Exercise objective =>
In full and exactly, please return the records, but keep out the pictures.

(Records from a collection)
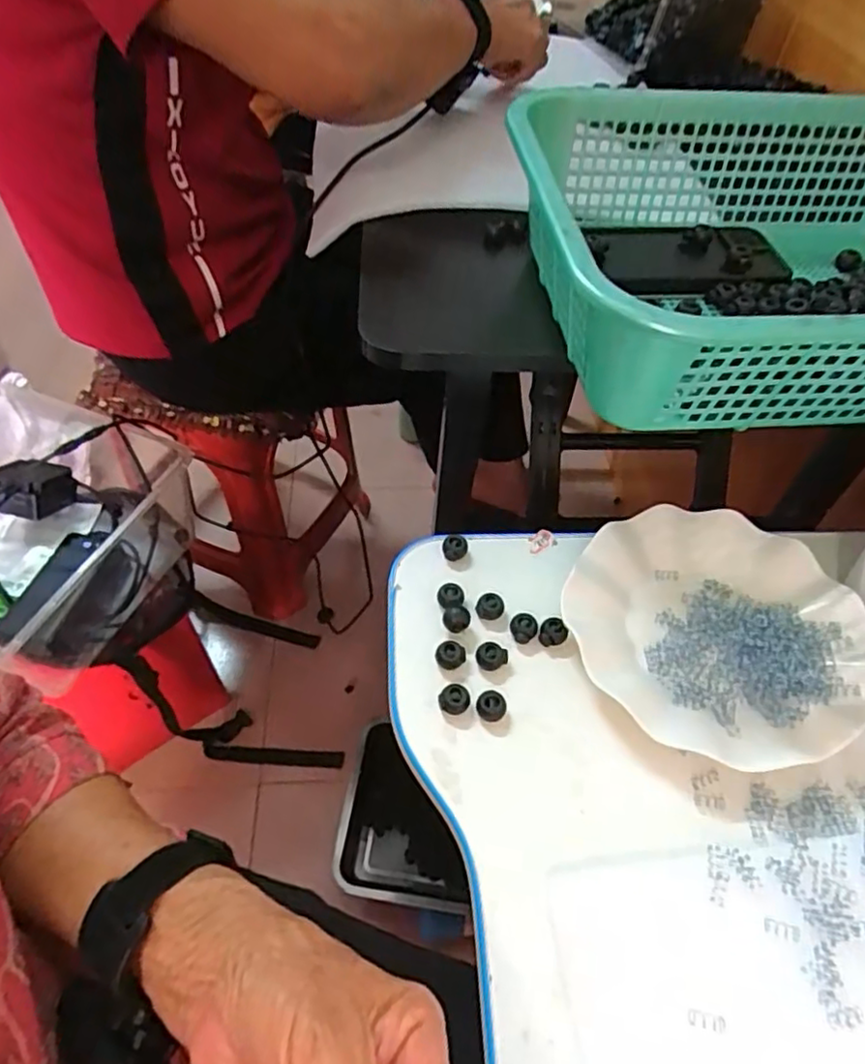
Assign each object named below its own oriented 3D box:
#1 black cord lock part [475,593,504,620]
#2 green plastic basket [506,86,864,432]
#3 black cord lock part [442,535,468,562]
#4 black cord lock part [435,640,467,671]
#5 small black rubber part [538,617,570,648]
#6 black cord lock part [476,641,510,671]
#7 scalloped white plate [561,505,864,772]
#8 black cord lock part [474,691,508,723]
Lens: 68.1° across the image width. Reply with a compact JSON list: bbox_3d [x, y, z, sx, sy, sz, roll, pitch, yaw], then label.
[{"bbox_3d":[0.038,0.050,0.427,0.018,0.014,0.015,14,52,8],"label":"black cord lock part"},{"bbox_3d":[0.254,-0.190,0.444,0.398,0.106,0.301,-1,52,-4],"label":"green plastic basket"},{"bbox_3d":[0.016,0.011,0.457,0.018,0.014,0.014,4,52,-1],"label":"black cord lock part"},{"bbox_3d":[0.012,0.078,0.405,0.019,0.015,0.016,10,52,4],"label":"black cord lock part"},{"bbox_3d":[0.079,0.066,0.415,0.017,0.012,0.015,18,53,11],"label":"small black rubber part"},{"bbox_3d":[0.037,0.080,0.403,0.019,0.014,0.014,14,52,8],"label":"black cord lock part"},{"bbox_3d":[0.183,0.062,0.418,0.177,0.039,0.169,2,52,-2],"label":"scalloped white plate"},{"bbox_3d":[0.036,0.104,0.382,0.019,0.016,0.014,-2,52,-5],"label":"black cord lock part"}]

Answer to the problem =>
Assign each object named below its own oriented 3D box:
#1 black cord lock part [475,593,504,620]
#2 green plastic basket [506,86,864,432]
#3 black cord lock part [442,535,468,562]
#4 black cord lock part [435,640,467,671]
#5 small black rubber part [538,617,570,648]
#6 black cord lock part [476,641,510,671]
#7 scalloped white plate [561,505,864,772]
#8 black cord lock part [474,691,508,723]
Lens: 68.1° across the image width. Reply with a compact JSON list: bbox_3d [x, y, z, sx, sy, sz, roll, pitch, yaw], then label.
[{"bbox_3d":[0.038,0.050,0.427,0.018,0.014,0.015,14,52,8],"label":"black cord lock part"},{"bbox_3d":[0.254,-0.190,0.444,0.398,0.106,0.301,-1,52,-4],"label":"green plastic basket"},{"bbox_3d":[0.016,0.011,0.457,0.018,0.014,0.014,4,52,-1],"label":"black cord lock part"},{"bbox_3d":[0.012,0.078,0.405,0.019,0.015,0.016,10,52,4],"label":"black cord lock part"},{"bbox_3d":[0.079,0.066,0.415,0.017,0.012,0.015,18,53,11],"label":"small black rubber part"},{"bbox_3d":[0.037,0.080,0.403,0.019,0.014,0.014,14,52,8],"label":"black cord lock part"},{"bbox_3d":[0.183,0.062,0.418,0.177,0.039,0.169,2,52,-2],"label":"scalloped white plate"},{"bbox_3d":[0.036,0.104,0.382,0.019,0.016,0.014,-2,52,-5],"label":"black cord lock part"}]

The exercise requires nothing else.